First, downgrades or not, the European Union cannot afford to let major European banks go under. The National Bank of Greece's position is much like that of Citigroup (NYSE: C) in the United States at the height of the financial crisis. And savvy investors like hedge fund manager David Tepper now have made close to five times their money in Citi over the past two years by having the foresight to buy it near the bottom.
Smart Money Sniffs Opportunity
Second, negative headlines notwithstanding, we already may have seen the bottom in the share price of the National Bank of Greece. The European banking sub-index has regained the ground it lost during the Irish bailout at the end of last year. Bank stocks now are trading at their early November levels in spite of the concerns about the debt of countries such as Portugal and Belgium. National Bank of Greece stock has just traded over its 50-day moving average for only the second time since its collapse at the end of 2009. [The ADRs traded up 7% in New York Tuesday to top $2 for the first time since early November. They’ve rallied 37 off the bottom on Jan. 10—Editor.]

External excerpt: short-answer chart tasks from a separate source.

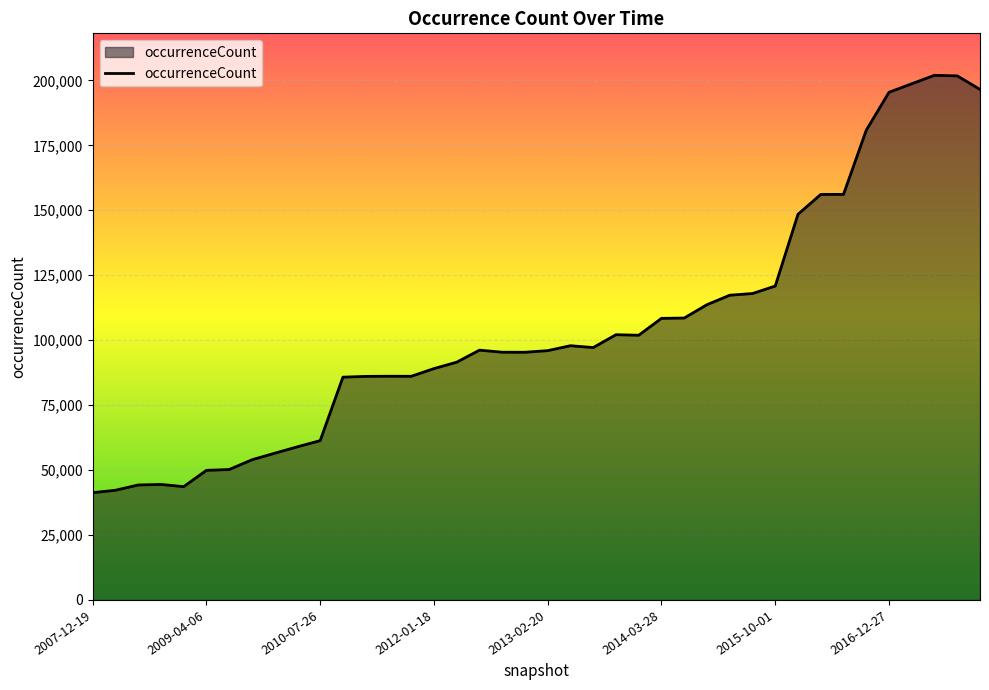

What is the minimum value shown in the chart?

41295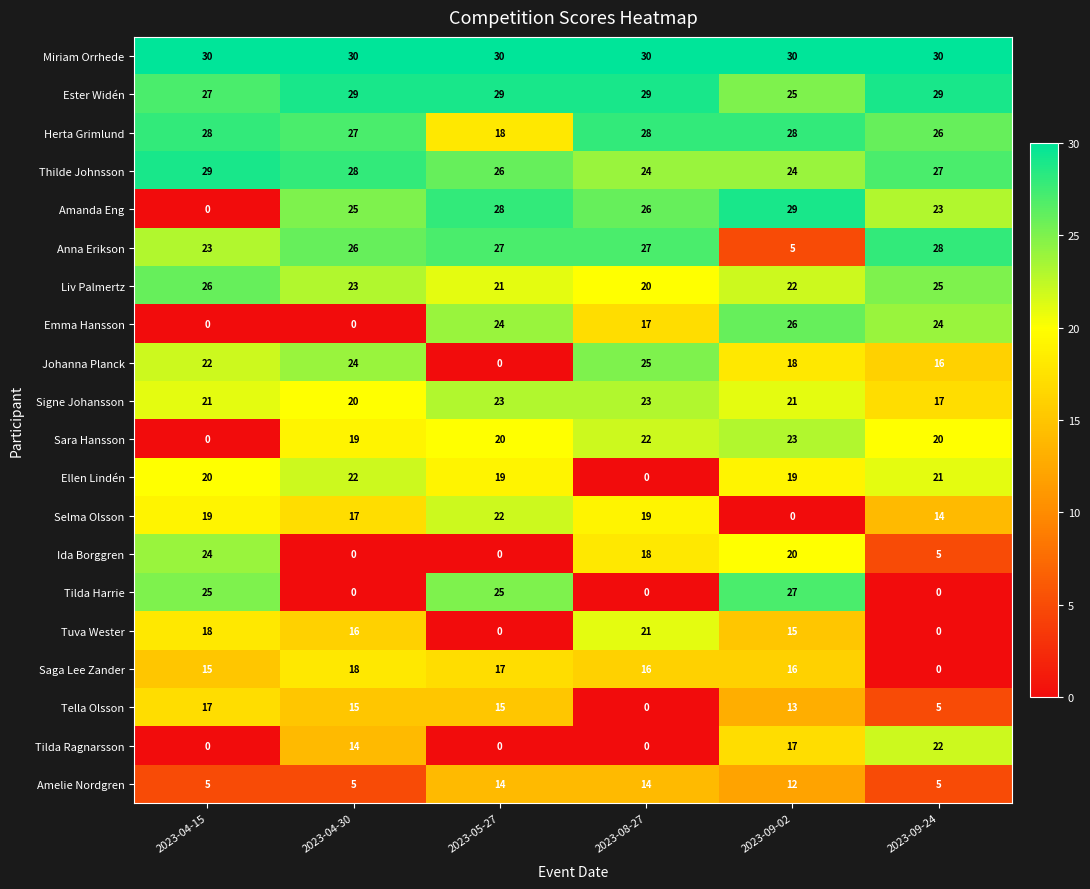

Between 2023-08-27 and 2023-09-02, which series saw the biggest shift?

Tilda Harrie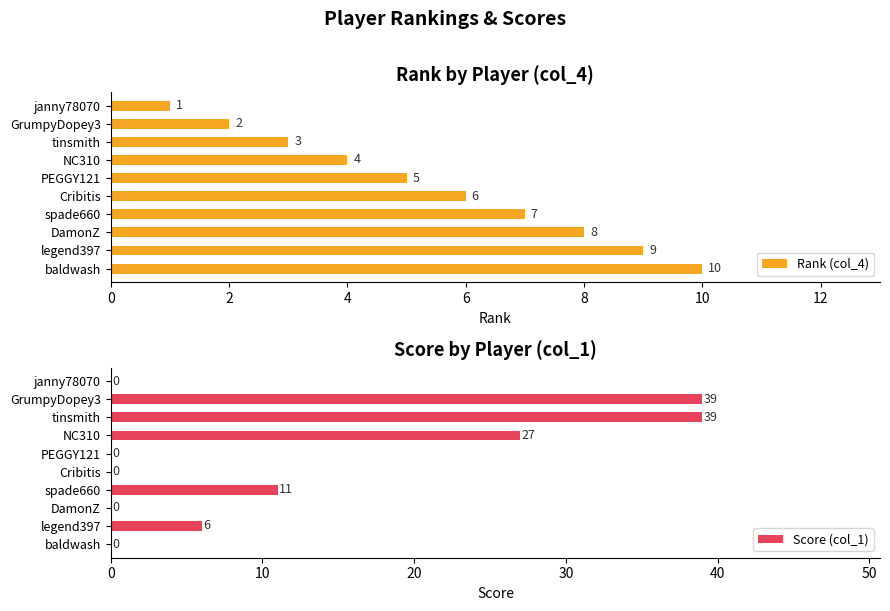

At which label is Rank (col_4) closest to 5?

PEGGY121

Third, Greek banks are slowly, but surely, being upgraded by investment banks. Last week, Greece’s third-largest lender, Alpha Bank, was raised to “neutral” from “underperform” by investment bank Credit Suisse. In another positive sign, option call volume on National Bank of Greece—bets that NBG's share price will increase in the near future—was running at close to three times the daily average last week. Speculators are piling in.
As with the Bank of Ireland (NYSE: IRE), I want you to think about this pick like an option. As with an option, the stock will bounce around like crazy. But unlike an option, it will not expire or lose its value over time.
Because of the unusual nature of this pick, I am not placing a stop on it. Nor am I recommending options. Holding the stock itself will give you a wild enough ride.
(Full disclosure: I hold the National Bank of Greece stock both in my personal accounts and for my clients at my investment firm, Global Guru Capital.)